NTN¶

class NTN(triples_factory, embedding_dim=100, num_slices=4, loss=None, preferred_device=None, random_seed=None, non_linearity=None, regularizer=None)[source]¶

Bases: pykeen.models.base.EntityEmbeddingModel

An implementation of NTN from [socher2013].

NTN uses a bilinear tensor layer instead of a standard linear neural network layer:

\[f(h,r,t) = \textbf{u}_{r}^{T} \cdot \tanh(\textbf{h} \mathfrak{W}_{r} \textbf{t} + \textbf{V}_r [\textbf{h};\textbf{t}] + \textbf{b}_r)\]

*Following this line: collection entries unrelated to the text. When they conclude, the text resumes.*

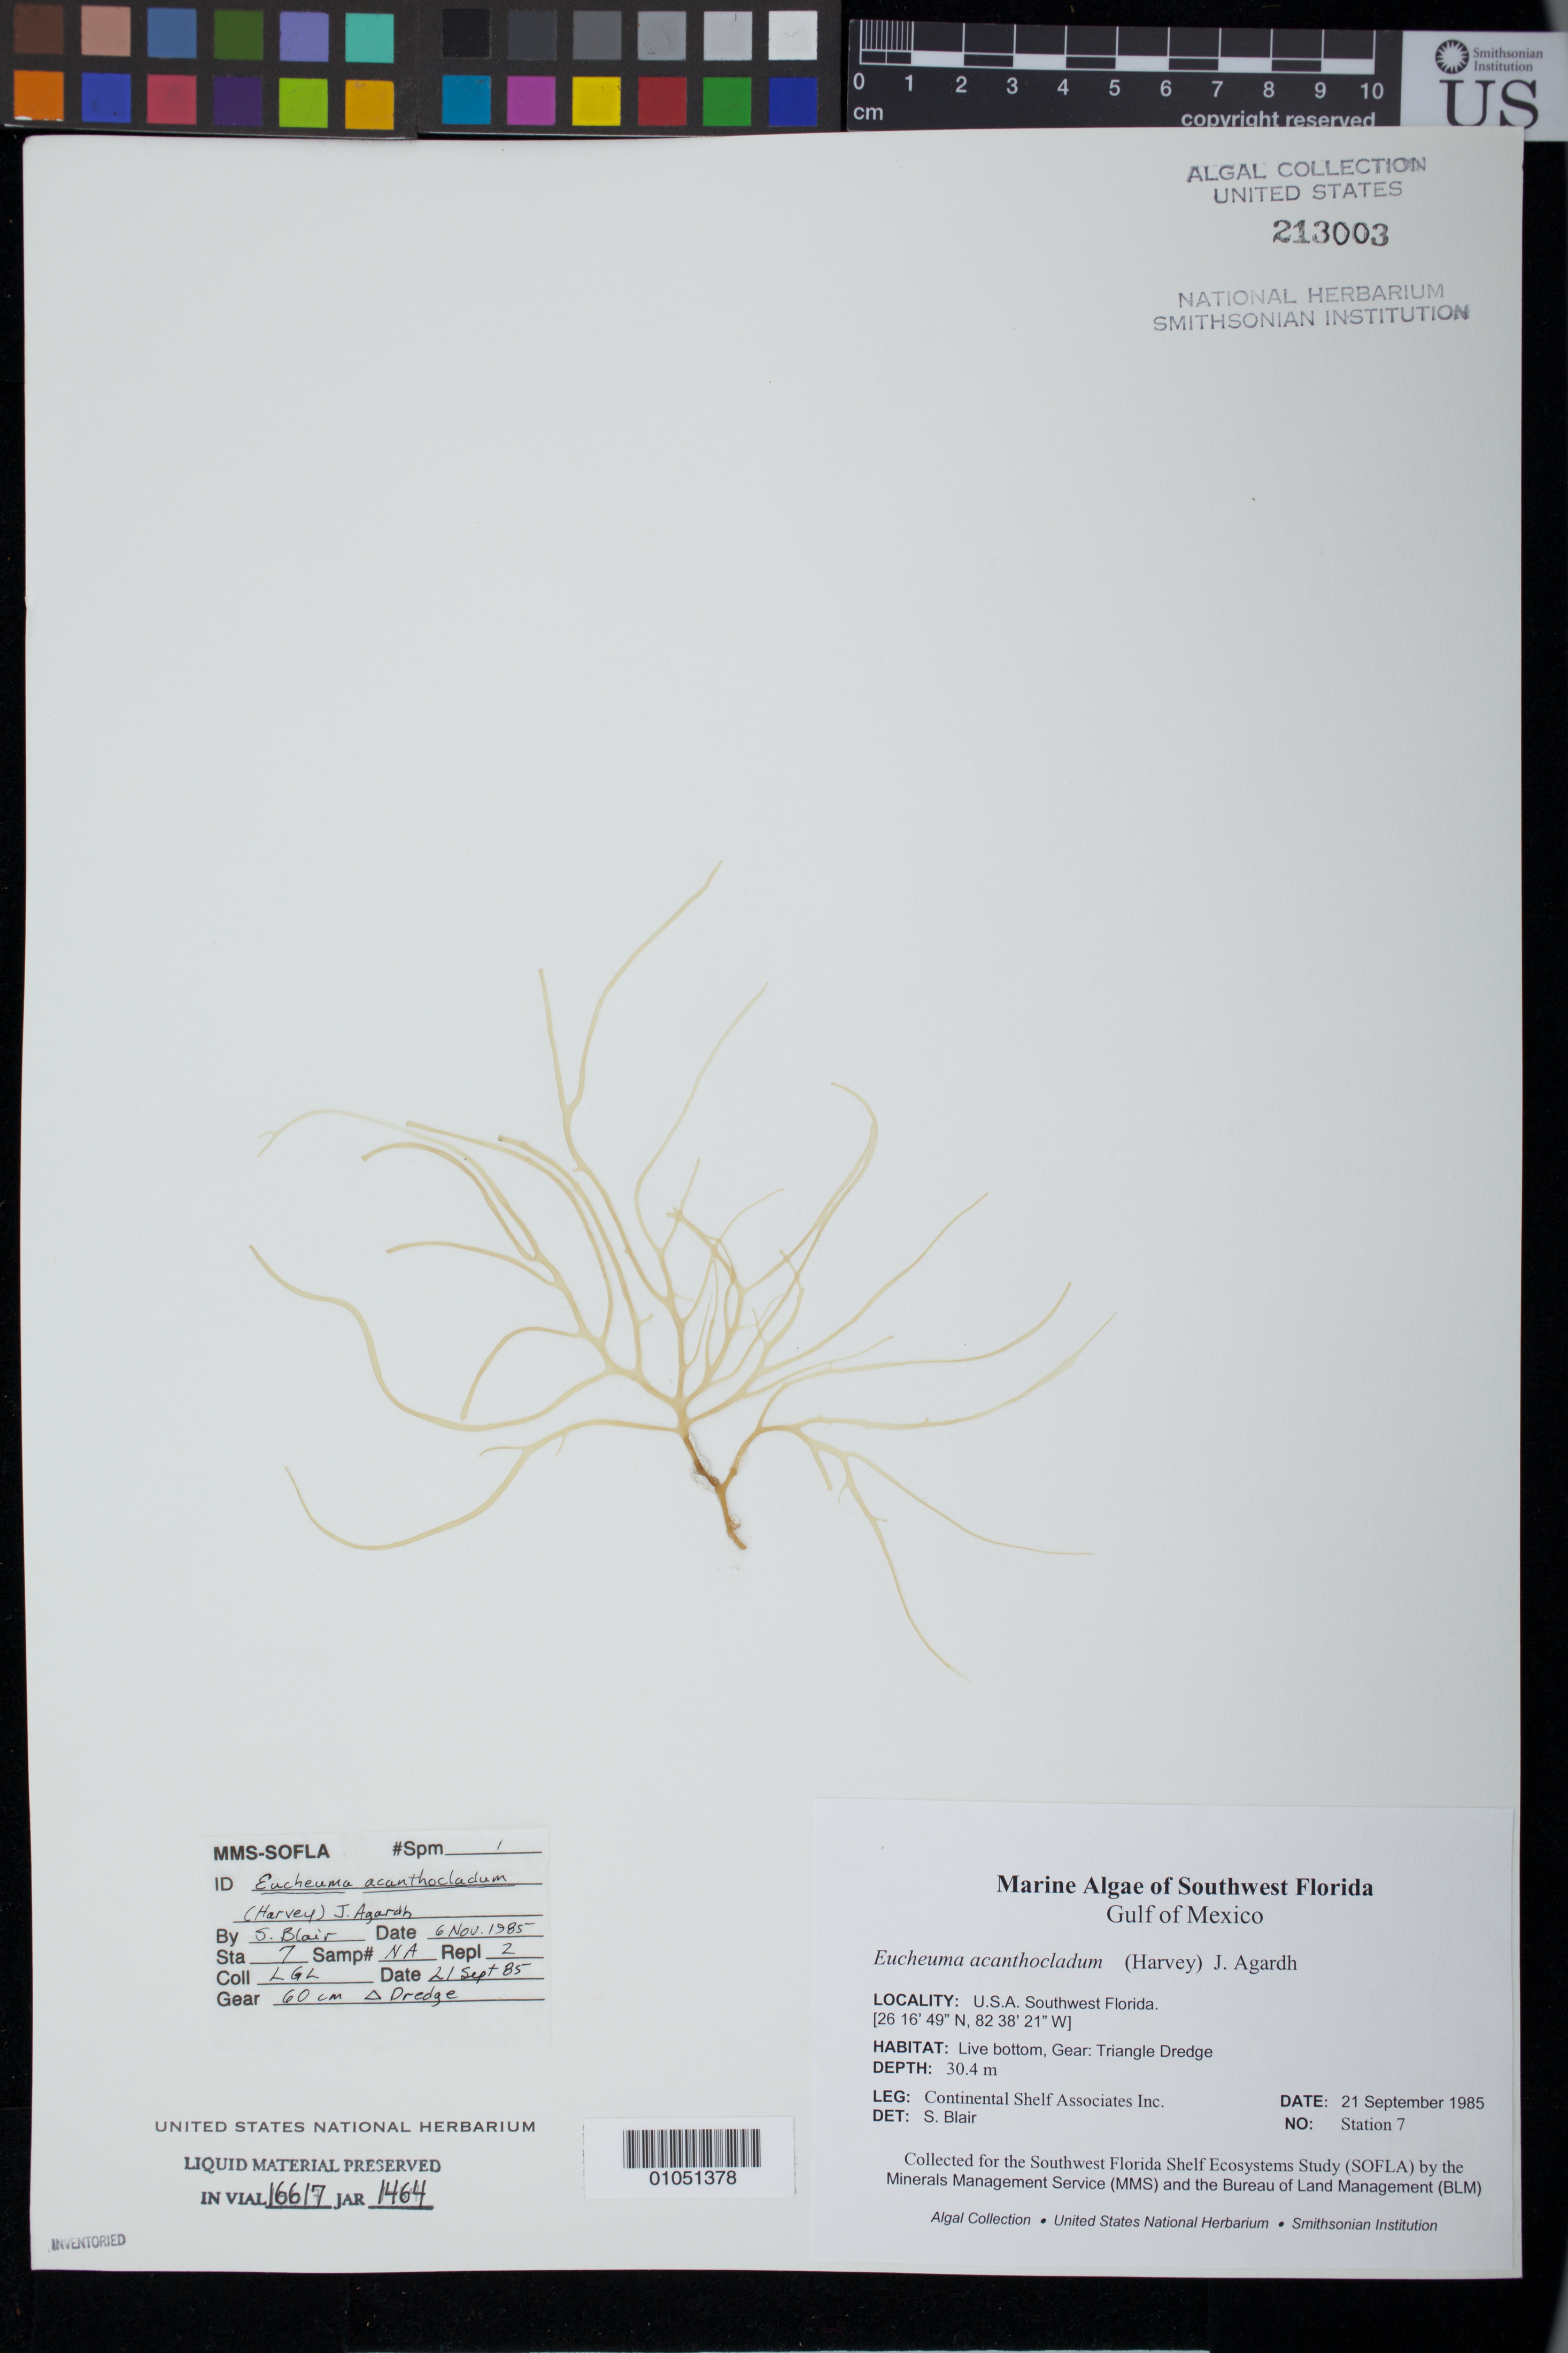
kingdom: Plantae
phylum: Rhodophyta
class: Florideophyceae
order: Gigartinales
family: Solieriaceae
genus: Meristotheca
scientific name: Meristotheca gelidium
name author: (J. Agardh) E.J. Faye & Masuda in E.J. Faye et al.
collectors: Continental Shelf Associates for the MMS/BLM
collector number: Station 7 Repl 2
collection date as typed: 21 Sep 1985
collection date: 1985-09-21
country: United States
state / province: Florida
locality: Gulf of Mexico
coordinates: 26 16'49"N, 82 38'21"W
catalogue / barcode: US 213003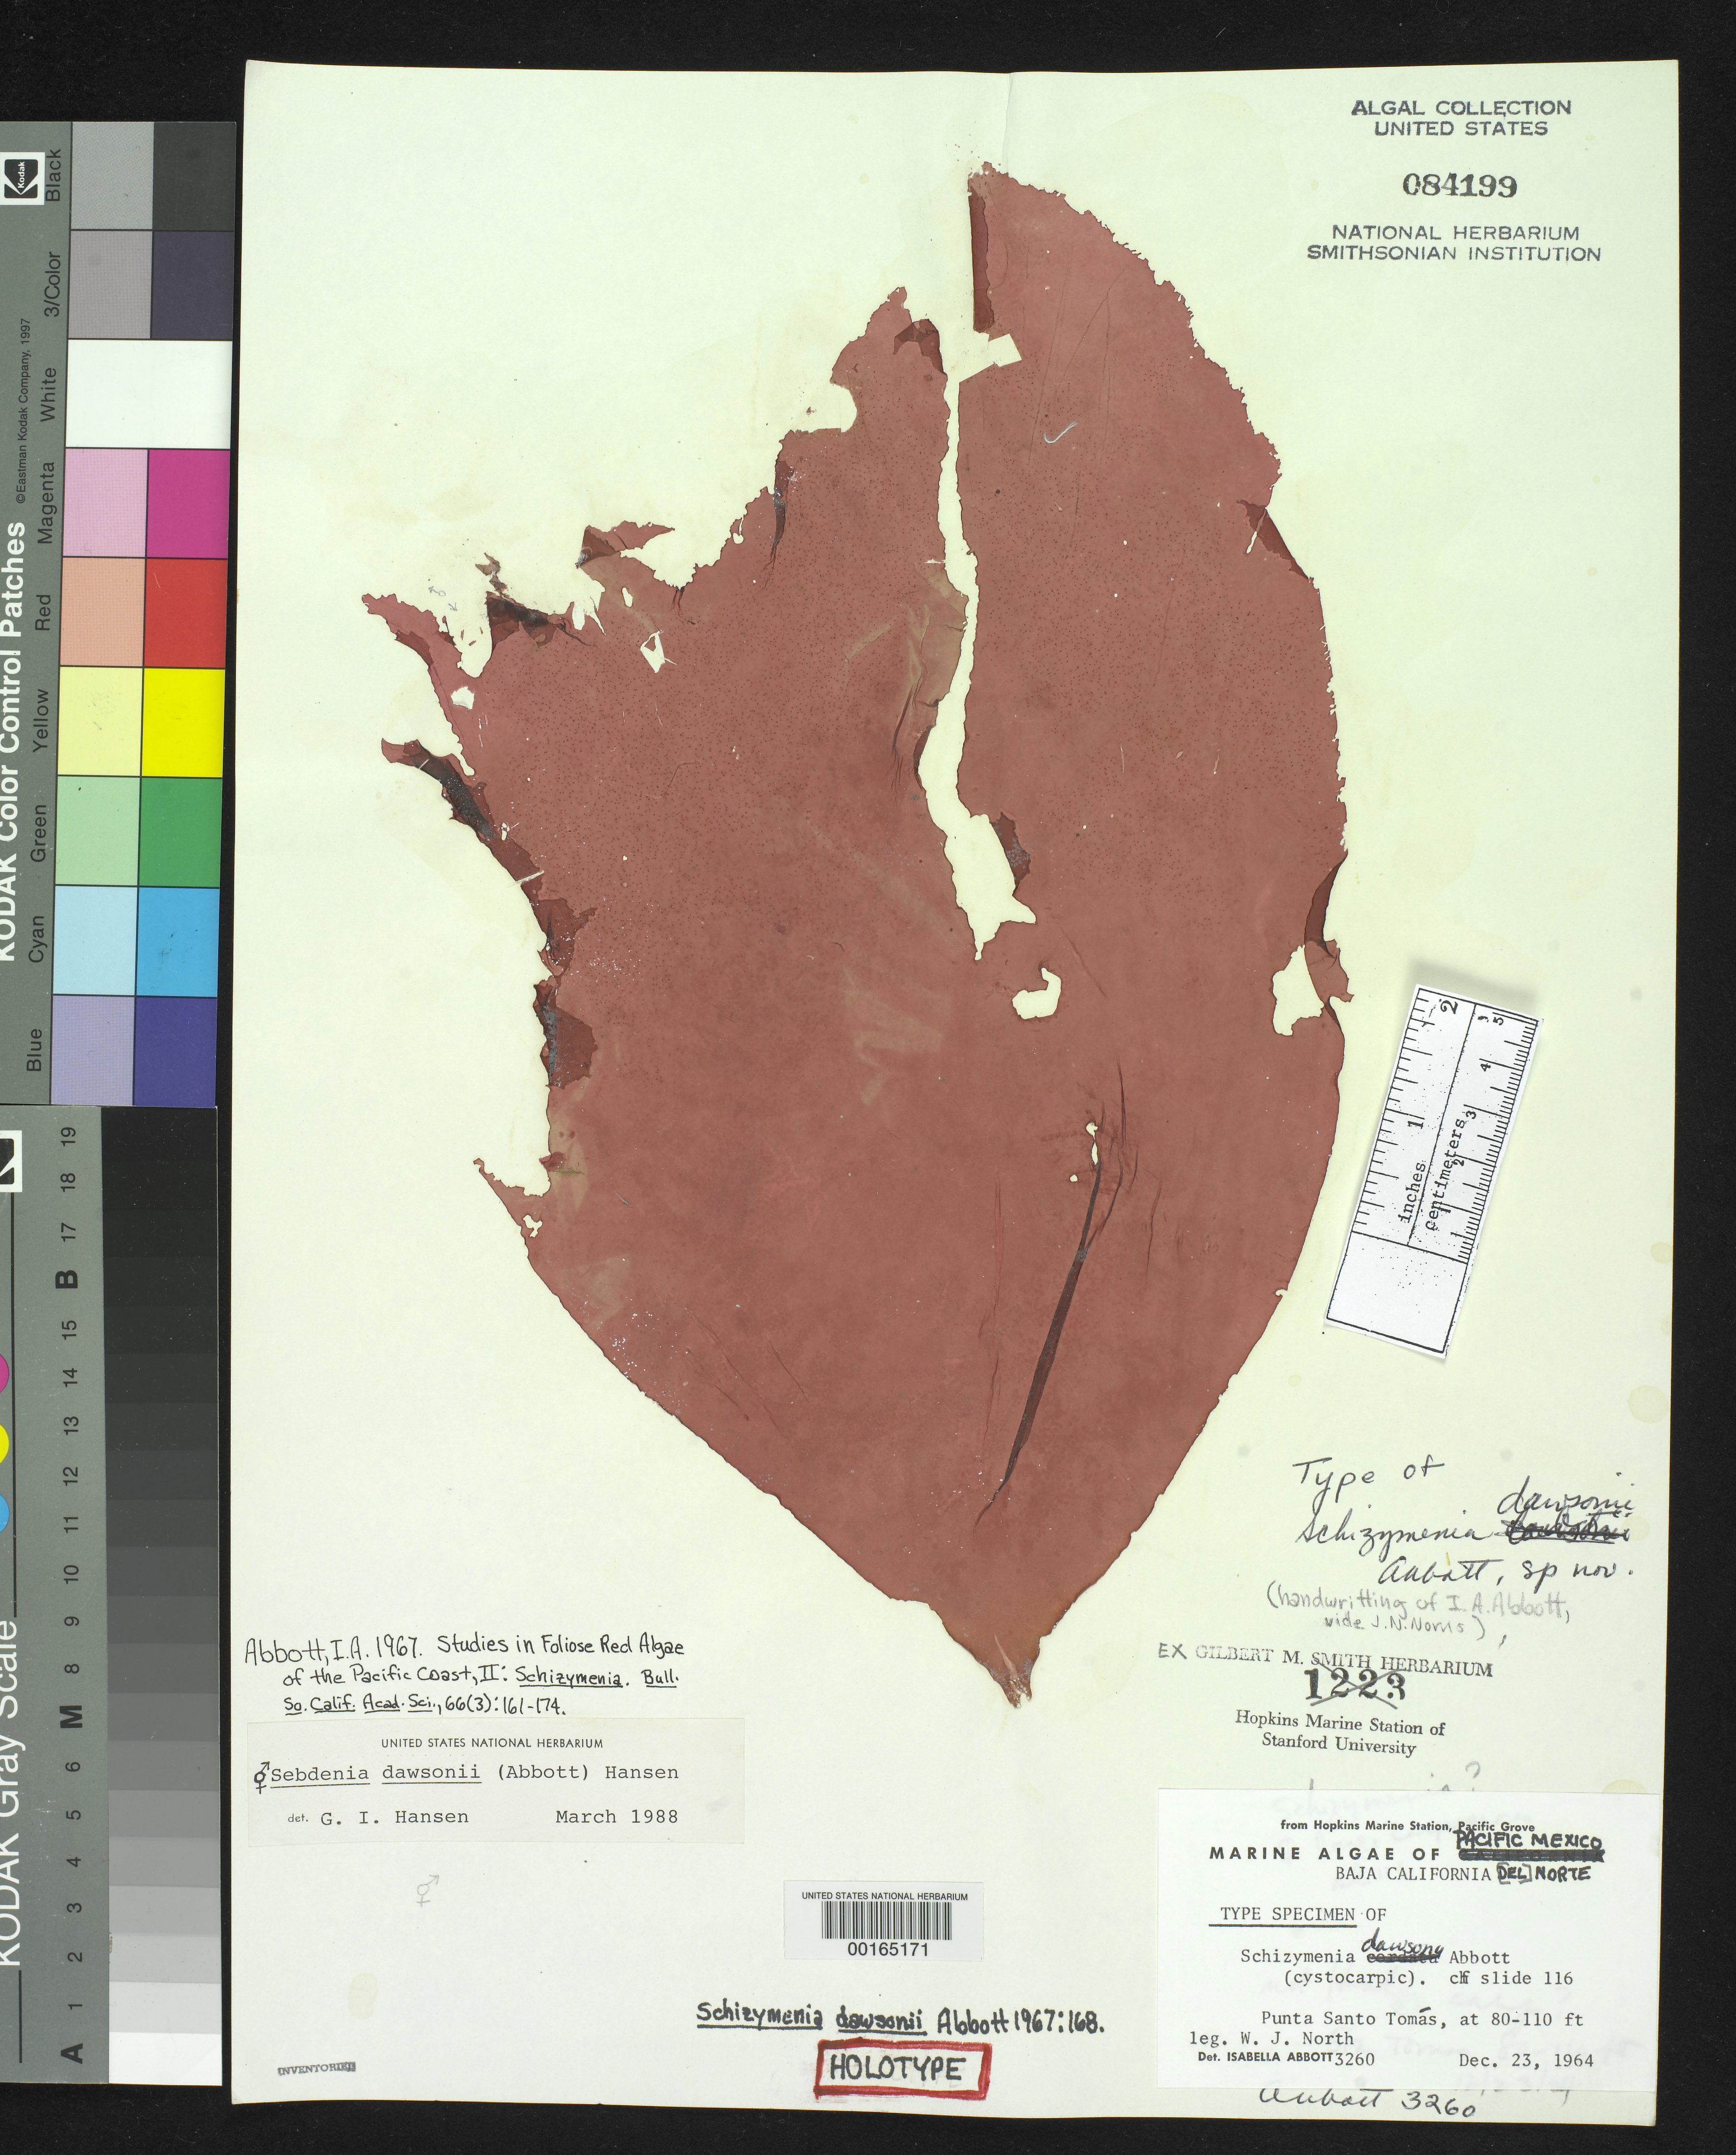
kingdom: Plantae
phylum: Rhodophyta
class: Florideophyceae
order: Nemastomatales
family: Schizymeniaceae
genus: Schizymenia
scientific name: Schizymenia dawsonii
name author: I.A. Abbott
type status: Holotype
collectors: W. North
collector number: IAA 3260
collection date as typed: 23 Dec 1964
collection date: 1964-12-23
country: Mexico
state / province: Baja California Norte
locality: Punta Santo Tomas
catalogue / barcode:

where \(\mathfrak{W}_r \in \mathbb{R}^{d \times d \times k}\) is the relation specific tensor, and the weight matrix \(\textbf{V}_r \in \mathbb{R}^{k \times 2d}\), and the bias vector \(\textbf{b}_r\) and the weight vector \(\textbf{u}_r \in \mathbb{R}^k\) are the standard parameters of a neural network, which are also relation specific. The result of the tensor product \(\textbf{h} \mathfrak{W}_{r} \textbf{t}\) is a vector \(\textbf{x} \in \mathbb{R}^k\) where each entry \(x_i\) is computed based on the slice \(i\) of the tensor \(\mathfrak{W}_{r}\): \(\textbf{x}_i = \textbf{h}\mathfrak{W}_{r}^{i} \textbf{t}\). As indicated by the interaction model, NTN defines for each relation a separate neural network which makes the model very expressive, but at the same time computationally expensive.

See also

Original Implementation (Matlab): https://github.com/khurram18/NeuralTensorNetworks
TensorFlow: https://github.com/dddoss/tensorflow-socher-ntn
Keras: https://github.com/dapurv5/keras-neural-tensor-layer(Keras)

Initialize NTN.

Parameters

embedding_dim (int) – The entity embedding dimension \(d\). Is usually \(d \in [50, 350]\).
num_slices (int) –
non_linearity (Optional[Module]) – A non-linear activation function. Defaults to the hyperbolic tangent torch.nn.Tanh.

Attributes Summary

hpo_default

The default strategy for optimizing the model’s hyper-parameters

Methods Summary

`score_h`(rt_batch[, slice_size])	Forward pass using left side (head) prediction.
`score_hrt`(hrt_batch)	Forward pass.
`score_t`(hr_batch[, slice_size])	Forward pass using right side (tail) prediction.

Attributes Documentation

hpo_default: ClassVar[Mapping[str, Any]] = {'embedding_dim': {'high': 256, 'low': 16, 'q': 16, 'type': <class 'int'>}, 'num_slices': {'high': 4, 'low': 2, 'type': <class 'int'>}}¶: The default strategy for optimizing the model’s hyper-parameters

Methods Documentation

score_h(rt_batch, slice_size=None)[source]¶

Forward pass using left side (head) prediction.

This method calculates the score for all possible heads for each (relation, tail) pair.

Parameters: rt_batch (LongTensor) – shape: (batch_size, 2), dtype: long The indices of (relation, tail) pairs.
Return type: FloatTensor
Returns: shape: (batch_size, num_entities), dtype: float For each r-t pair, the scores for all possible heads.

score_hrt(hrt_batch)[source]¶

Forward pass.

This method takes head, relation and tail of each triple and calculates the corresponding score.

Parameters: hrt_batch (LongTensor) – shape: (batch_size, 3), dtype: long The indices of (head, relation, tail) triples.
Raises: NotImplementedError – If the method was not implemented for this class.
Return type: FloatTensor
Returns: shape: (batch_size, 1), dtype: float The score for each triple.

score_t(hr_batch, slice_size=None)[source]¶

Forward pass using right side (tail) prediction.

This method calculates the score for all possible tails for each (head, relation) pair.

Parameters: hr_batch (LongTensor) – shape: (batch_size, 2), dtype: long The indices of (head, relation) pairs.
Return type: FloatTensor
Returns: shape: (batch_size, num_entities), dtype: float For each h-r pair, the scores for all possible tails.